Notable nearby stars indexed have been central to key discoveries by teams at Harvard-Smithsonian Center for Astrophysics, University of Arizona, University of Geneva, and collaborations like the Anglo-Australian Observatory exoplanet programs. Targets in the catalogue have yielded exoplanet detections announced in journals associated with Royal Astronomical Society, Nature (journal), Science (journal), and conferences organized by International Astronomical Union. Observations linking catalogue entries to phenomena studied at Max Planck Institute for Extraterrestrial Physics, European Southern Observatory, National Radio Astronomy Observatory, and Instituto de Astrofísica de Canarias have been cited in works by researchers at University of Cambridge, Princeton University, University of Oxford, and Columbia University.

Revisions and Successor Catalogues

Subsequent revisions and supplements were coordinated with data from missions and organisations such as Hipparcos (ESA), Gaia (ESA), Two Micron All-Sky Survey (IPAC), and surveys by Cerro Tololo Inter-American Observatory.

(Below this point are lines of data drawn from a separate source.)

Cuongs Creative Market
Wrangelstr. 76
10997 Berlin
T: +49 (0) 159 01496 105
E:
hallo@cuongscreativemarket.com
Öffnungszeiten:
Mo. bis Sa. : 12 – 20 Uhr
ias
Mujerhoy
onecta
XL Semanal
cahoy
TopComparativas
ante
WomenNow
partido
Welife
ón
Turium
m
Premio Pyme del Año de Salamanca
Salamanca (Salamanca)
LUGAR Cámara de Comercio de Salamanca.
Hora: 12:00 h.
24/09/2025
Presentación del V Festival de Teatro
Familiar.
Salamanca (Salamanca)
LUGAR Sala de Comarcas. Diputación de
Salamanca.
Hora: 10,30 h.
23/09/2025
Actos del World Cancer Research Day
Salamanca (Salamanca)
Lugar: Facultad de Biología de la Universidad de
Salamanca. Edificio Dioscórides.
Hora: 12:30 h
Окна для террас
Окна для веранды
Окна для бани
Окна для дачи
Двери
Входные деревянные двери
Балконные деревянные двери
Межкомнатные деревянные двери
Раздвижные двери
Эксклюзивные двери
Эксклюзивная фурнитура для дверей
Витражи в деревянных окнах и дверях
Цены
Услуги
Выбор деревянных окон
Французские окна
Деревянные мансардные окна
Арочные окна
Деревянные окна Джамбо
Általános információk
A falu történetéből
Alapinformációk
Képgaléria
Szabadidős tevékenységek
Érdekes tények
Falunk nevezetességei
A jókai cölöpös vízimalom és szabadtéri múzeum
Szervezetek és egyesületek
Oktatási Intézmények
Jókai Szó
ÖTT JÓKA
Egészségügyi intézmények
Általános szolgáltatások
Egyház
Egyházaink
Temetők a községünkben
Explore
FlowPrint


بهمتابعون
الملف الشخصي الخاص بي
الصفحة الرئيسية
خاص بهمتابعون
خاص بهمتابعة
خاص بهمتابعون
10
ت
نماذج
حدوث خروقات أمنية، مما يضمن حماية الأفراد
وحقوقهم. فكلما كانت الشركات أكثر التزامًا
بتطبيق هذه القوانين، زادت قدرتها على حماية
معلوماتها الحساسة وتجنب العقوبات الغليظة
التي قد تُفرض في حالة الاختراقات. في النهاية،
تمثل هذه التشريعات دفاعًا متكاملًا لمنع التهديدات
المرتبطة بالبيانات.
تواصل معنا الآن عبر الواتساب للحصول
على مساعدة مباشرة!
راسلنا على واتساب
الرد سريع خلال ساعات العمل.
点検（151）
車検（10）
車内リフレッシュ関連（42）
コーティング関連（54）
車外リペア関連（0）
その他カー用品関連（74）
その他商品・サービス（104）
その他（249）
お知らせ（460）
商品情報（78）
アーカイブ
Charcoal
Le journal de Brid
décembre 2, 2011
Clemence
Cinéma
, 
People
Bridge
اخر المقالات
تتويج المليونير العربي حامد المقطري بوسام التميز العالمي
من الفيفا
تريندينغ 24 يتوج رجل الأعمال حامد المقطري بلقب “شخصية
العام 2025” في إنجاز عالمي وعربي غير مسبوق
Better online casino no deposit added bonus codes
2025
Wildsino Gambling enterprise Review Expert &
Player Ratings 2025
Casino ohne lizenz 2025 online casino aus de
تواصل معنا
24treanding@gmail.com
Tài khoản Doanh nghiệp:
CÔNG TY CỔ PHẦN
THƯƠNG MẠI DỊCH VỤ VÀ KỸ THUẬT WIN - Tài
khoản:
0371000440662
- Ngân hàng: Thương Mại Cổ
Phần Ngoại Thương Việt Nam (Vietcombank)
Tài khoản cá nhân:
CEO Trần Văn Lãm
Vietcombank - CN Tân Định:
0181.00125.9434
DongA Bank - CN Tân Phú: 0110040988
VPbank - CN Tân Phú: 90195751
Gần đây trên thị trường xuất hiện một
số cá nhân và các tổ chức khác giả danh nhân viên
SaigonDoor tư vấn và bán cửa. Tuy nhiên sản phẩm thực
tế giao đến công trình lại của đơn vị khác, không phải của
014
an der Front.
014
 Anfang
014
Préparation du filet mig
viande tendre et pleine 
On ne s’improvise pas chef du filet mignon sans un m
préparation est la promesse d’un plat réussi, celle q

Successor catalogues and compilations by groups at Smithsonian Astrophysical Observatory, Astronomical Netherlands Institute for Space Research, and projects like the Geneva-Copenhagen Survey integrated Gliese-based identifiers. Modern cross-match efforts involve resources maintained by Centre de Données astronomiques de Strasbourg, SIMBAD, and data centers at Space Telescope Science Institute.

Use in Astronomy and Research

The catalogue has been used extensively by instrument teams at European Southern Observatory, Keck Observatory, Subaru Telescope, and analysis groups at Harvard University, Yale University, University of Chicago, and University of California, Santa Cruz. It serves as a foundation for exoplanet follow-up by collaborations including California Planet Search, HARPS consortium, Anglo-Australian Planet Search, and for astrometric programs tied to VLBI networks coordinated by International VLBI Service for Geodesy and Astrometry. The catalogue’s identifiers are integrated into archives at NASA Exoplanet Archive, Mikulski Archive for Space Telescopes, and institutional repositories at European Southern Observatory.

Data Sources and Methodology

Primary data originated from parallax and proper motion measurements compiled from observatories such as US Naval Observatory, Yerkes Observatory, Royal Greenwich Observatory, and supplemented by photometry from Two Micron All-Sky Survey, Sloan Digital Sky Survey, ROSAT All-Sky Survey, and infrared data processed at Jet Propulsion Laboratory. Methodological advances incorporate calibration techniques developed at Harvard College Observatory, reduction pipelines used by Gaia teams, and statistical treatments published by researchers at Max Planck Institute for Astronomy, University of Cambridge, and University of Tokyo.